Council Unveils Visionary 2050 Plan; Sub-Committee Formed to Plan the Planning of the Plan
The draft timetable reportedly runs to several hundred pages. Image: illustrative.
Local government has unveiled its most ambitious document yet: a strategic blueprint so far-reaching that officials admit they will need a separate plan simply to keep track of the original plan.
“The 2050 Plan is a once-in-a-generation framework,” explained a spokesperson for the fictional Department of Forward Thinking, gesturing at a flowchart that had achieved the size and complexity of a large regional rail network. “Naturally, before we could begin the plan, we first had to plan how we would plan it. And before that, a scoping exercise to scope the scope. We’re now entering what we call the pre-preliminary phase, which precedes the preliminary phase, which itself comes before the bit where anything happens.”
A roadmap to the roadmap
To support the effort, the council has reportedly established a Plan Planning Sub-Committee, whose first act was to commission a feasibility study into whether feasibility studies are feasible. The findings — expected in 2049 — will be consulted upon, reviewed, consulted upon again, and then placed in a library where residents may admire it during opening hours.

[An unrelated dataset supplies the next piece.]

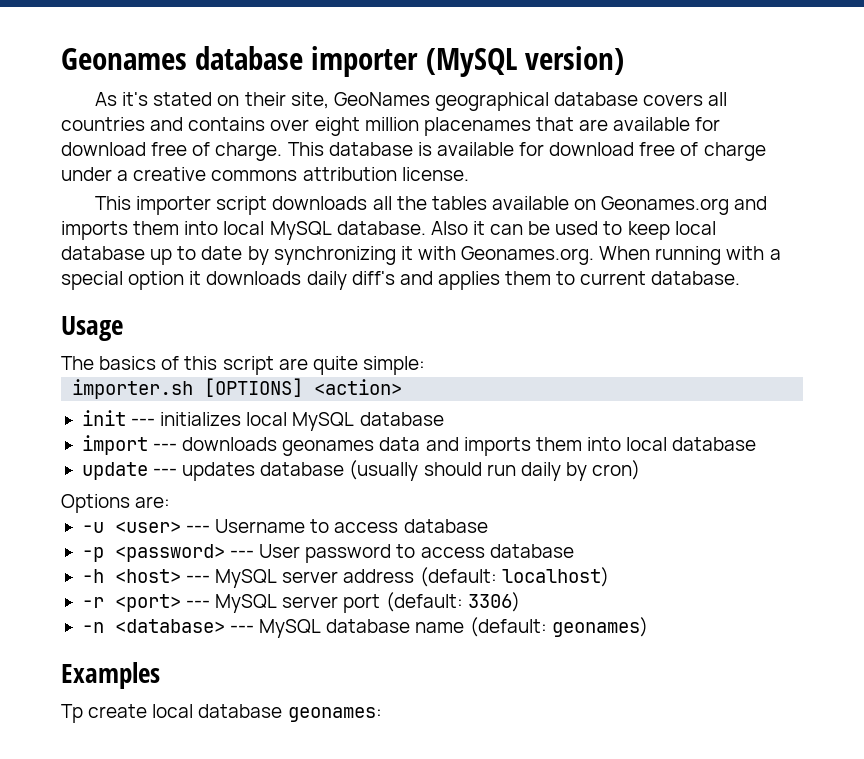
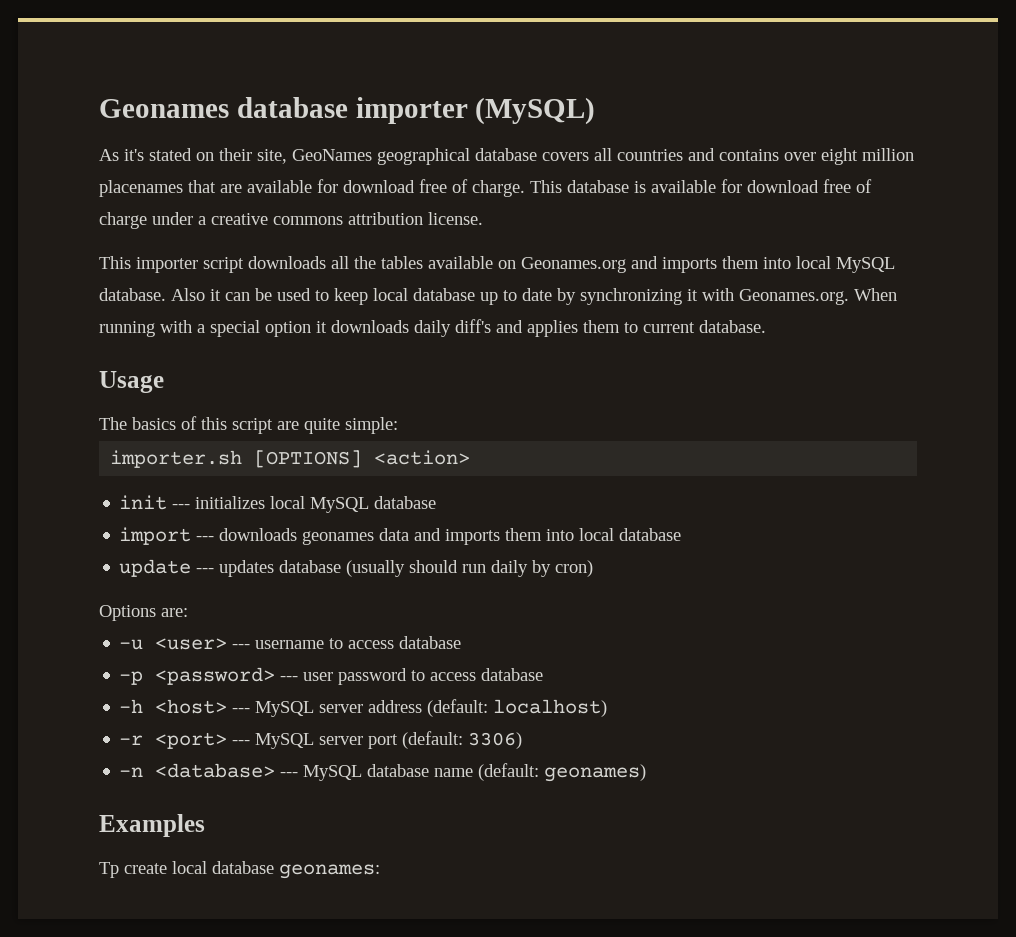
[425,46,624,77] (MySQL version) -> [475,97,596,125] (MySQL)
[215,519,306,533] Username -> [255,640,325,649] username
[259,544,301,558] User -> [303,672,334,681] user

A draft timetable seen by no one in particular runs to several hundred pages and includes such milestones as “Decide What Year It Is”, “Form Working Group to Define the Word ‘Future’”, and “Allocate Land for Things, Possibly.” Insiders describe morale as cautiously procedural.
“People keep asking when the houses arrive,” the spokesperson sighed. “And I keep telling them: we can’t possibly build anything until we’ve finished the strategy that explains how we’ll one day decide where the strategy might allow us to think about building. It’s about doing things properly.”
Looking ahead, and ahead, and ahead
Residents were broadly supportive, if slightly dazed. “I admire the long-term thinking,” said one local, who asked to remain hypothetical. “By 2050 I’ll be retired, my children will be middle-aged, and the consultation on the consultation will finally have closed. It’s nice to have something to look forward to.”
The council insists the deliberate pace is a strength. “Anyone can rush out a plan,” the spokesperson concluded. “We’re not just planning for the future — we’re planning the planning of it, and frankly that deserves its own commemorative timetable.”
At the time of going to press, a new sub-group had been formed to plan the celebration of the eventual completion of the plan, provisionally pencilled in for a date to be confirmed by a date-confirming panel.
This article is satire. It was inspired by the genuinely sensible news that the borough has begun work on a real long-term Local Plan — a normal and useful part of how places grow.